Syrians want to return home: Turkish justice minister
“As Syria becomes more safe with [Turkey’s military] operations Euphrates Shield and Olive Branch, our guests want to go back to their homeland,” Gül told state-run Anadolu Agency in an interview.
He said Turkey has sacrificed a lot for its neighbors.
“They thank Turkey and want to return to their homeland,” he said.
Nearly 39,000 Syrians have returned to their homes, especially in Azaz, Afrin, Jarabulus, and al-Bab, which were secured by Turkey’s military operations, according to an official at the migration department in Turkey.

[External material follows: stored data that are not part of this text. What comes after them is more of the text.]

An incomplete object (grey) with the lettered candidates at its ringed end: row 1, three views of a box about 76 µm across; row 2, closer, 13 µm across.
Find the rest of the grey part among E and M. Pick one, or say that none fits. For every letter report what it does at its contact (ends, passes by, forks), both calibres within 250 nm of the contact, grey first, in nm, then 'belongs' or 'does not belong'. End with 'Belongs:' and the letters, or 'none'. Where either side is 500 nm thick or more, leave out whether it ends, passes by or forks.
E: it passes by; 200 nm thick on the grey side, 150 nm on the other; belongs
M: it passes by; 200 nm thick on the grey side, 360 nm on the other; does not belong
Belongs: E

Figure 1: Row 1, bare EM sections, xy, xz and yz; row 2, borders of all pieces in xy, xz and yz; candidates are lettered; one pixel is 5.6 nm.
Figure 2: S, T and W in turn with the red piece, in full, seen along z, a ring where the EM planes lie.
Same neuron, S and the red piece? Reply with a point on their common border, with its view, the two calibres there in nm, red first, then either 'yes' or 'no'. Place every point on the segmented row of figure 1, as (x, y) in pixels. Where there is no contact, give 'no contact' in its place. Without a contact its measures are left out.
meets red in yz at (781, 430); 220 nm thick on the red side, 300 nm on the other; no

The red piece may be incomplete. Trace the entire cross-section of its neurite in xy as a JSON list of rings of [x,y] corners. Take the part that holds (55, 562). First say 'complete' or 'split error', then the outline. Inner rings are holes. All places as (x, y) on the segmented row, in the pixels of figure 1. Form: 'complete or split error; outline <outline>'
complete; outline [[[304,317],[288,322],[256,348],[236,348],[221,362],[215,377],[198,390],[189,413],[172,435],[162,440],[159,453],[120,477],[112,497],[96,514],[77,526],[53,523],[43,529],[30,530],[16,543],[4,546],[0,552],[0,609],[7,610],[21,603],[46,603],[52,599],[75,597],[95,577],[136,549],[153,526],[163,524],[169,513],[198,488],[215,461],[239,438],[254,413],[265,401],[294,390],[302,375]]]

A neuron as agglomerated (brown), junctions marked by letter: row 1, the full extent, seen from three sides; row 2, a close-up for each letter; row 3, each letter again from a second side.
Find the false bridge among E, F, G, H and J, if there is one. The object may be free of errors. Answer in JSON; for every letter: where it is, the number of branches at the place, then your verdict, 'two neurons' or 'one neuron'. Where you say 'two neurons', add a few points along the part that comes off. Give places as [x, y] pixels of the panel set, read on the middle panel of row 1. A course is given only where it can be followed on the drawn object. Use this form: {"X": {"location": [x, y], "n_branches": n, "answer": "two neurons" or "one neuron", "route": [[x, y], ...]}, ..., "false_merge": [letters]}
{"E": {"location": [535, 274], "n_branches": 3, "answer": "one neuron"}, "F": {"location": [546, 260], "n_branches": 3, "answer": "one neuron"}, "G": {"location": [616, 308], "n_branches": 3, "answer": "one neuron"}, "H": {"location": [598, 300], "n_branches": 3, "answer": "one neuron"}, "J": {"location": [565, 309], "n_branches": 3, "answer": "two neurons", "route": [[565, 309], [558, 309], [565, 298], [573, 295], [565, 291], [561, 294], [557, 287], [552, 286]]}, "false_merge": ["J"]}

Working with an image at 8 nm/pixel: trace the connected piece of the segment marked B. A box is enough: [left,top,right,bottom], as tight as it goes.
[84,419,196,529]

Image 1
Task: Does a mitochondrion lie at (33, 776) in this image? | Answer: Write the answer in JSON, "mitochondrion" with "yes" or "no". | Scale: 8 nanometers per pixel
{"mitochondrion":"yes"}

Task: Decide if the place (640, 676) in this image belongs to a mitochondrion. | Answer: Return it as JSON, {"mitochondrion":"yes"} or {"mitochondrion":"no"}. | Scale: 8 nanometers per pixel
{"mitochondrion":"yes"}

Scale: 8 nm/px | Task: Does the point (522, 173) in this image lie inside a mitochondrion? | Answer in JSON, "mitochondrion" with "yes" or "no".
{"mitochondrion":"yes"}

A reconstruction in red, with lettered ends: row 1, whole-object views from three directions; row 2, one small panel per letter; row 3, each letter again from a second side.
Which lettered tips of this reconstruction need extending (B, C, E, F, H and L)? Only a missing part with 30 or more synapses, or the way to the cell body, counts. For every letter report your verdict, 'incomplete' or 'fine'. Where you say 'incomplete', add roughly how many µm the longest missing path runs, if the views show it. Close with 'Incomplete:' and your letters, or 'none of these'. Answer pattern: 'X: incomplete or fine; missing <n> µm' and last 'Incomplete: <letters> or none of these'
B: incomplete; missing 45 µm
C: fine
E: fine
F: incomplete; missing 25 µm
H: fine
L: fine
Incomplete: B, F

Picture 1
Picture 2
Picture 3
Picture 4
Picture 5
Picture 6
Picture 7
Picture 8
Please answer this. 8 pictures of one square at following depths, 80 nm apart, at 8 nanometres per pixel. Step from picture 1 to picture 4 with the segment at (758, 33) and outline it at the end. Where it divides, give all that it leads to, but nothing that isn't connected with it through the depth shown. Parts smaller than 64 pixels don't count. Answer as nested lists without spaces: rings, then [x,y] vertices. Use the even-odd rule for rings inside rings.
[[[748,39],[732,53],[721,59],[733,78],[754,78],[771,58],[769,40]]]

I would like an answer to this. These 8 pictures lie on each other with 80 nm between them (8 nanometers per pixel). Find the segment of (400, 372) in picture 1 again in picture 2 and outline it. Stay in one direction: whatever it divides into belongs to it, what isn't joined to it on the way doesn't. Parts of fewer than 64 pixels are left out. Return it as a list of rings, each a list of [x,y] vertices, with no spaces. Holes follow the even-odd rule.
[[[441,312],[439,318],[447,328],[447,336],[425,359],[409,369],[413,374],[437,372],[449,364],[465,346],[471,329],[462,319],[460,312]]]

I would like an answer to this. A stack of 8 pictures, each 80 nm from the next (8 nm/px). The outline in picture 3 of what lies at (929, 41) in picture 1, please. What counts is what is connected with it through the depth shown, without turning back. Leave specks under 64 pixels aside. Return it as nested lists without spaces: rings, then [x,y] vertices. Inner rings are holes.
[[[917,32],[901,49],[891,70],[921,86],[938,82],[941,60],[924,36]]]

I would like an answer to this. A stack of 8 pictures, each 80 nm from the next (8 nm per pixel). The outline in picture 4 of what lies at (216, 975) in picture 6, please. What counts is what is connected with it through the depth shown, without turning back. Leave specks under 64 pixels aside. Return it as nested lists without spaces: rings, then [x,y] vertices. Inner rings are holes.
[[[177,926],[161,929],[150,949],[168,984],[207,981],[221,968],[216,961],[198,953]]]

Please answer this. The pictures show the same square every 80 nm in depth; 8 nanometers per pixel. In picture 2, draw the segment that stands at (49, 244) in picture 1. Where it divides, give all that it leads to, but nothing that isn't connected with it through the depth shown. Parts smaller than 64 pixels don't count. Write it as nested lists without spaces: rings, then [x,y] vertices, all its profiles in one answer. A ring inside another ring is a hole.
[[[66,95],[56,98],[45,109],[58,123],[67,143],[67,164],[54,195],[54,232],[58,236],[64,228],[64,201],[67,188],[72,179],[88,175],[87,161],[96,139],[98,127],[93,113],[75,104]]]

A total of 76,000 Syrians had applied online to Turkish authorities to spend their Eid al-Fitr holiday in Syria, according to an official who spoke on condition of anonymity due to restrictions on talking to the media.
Muslims across the world will soon celebrate Eid al-Fitr, a three-day festival that follows the holy fasting month of Ramadan.
Syrians will return to Turkey between June 26 and July 6.
Turkey, the largest host country of Syrian refugees, has been praised by the international community for providing top care and protection to more than 3 million refugees.
Along with shelter, food, and educational support, Turkey offers psychological and social support to the refugees.
Operation Euphrates Shield, which began in August 2016 and ended in March 2017, was aimed at eliminating what Turkey called threats along the Turkish border with the use of the Free Syrian Army, backed by Turkish artillery and air cover.
On Jan. 20, Turkey launched Operation Olive Branch to remove the Syrian Kurdish People’s Protection Units (YPG) from northwestern Syria’s Afrin region.
On March 18, day 58 of the operation, Turkish troops and Free Syrian Army members captured the town of Afrin while also neutralizing 4,497 militants.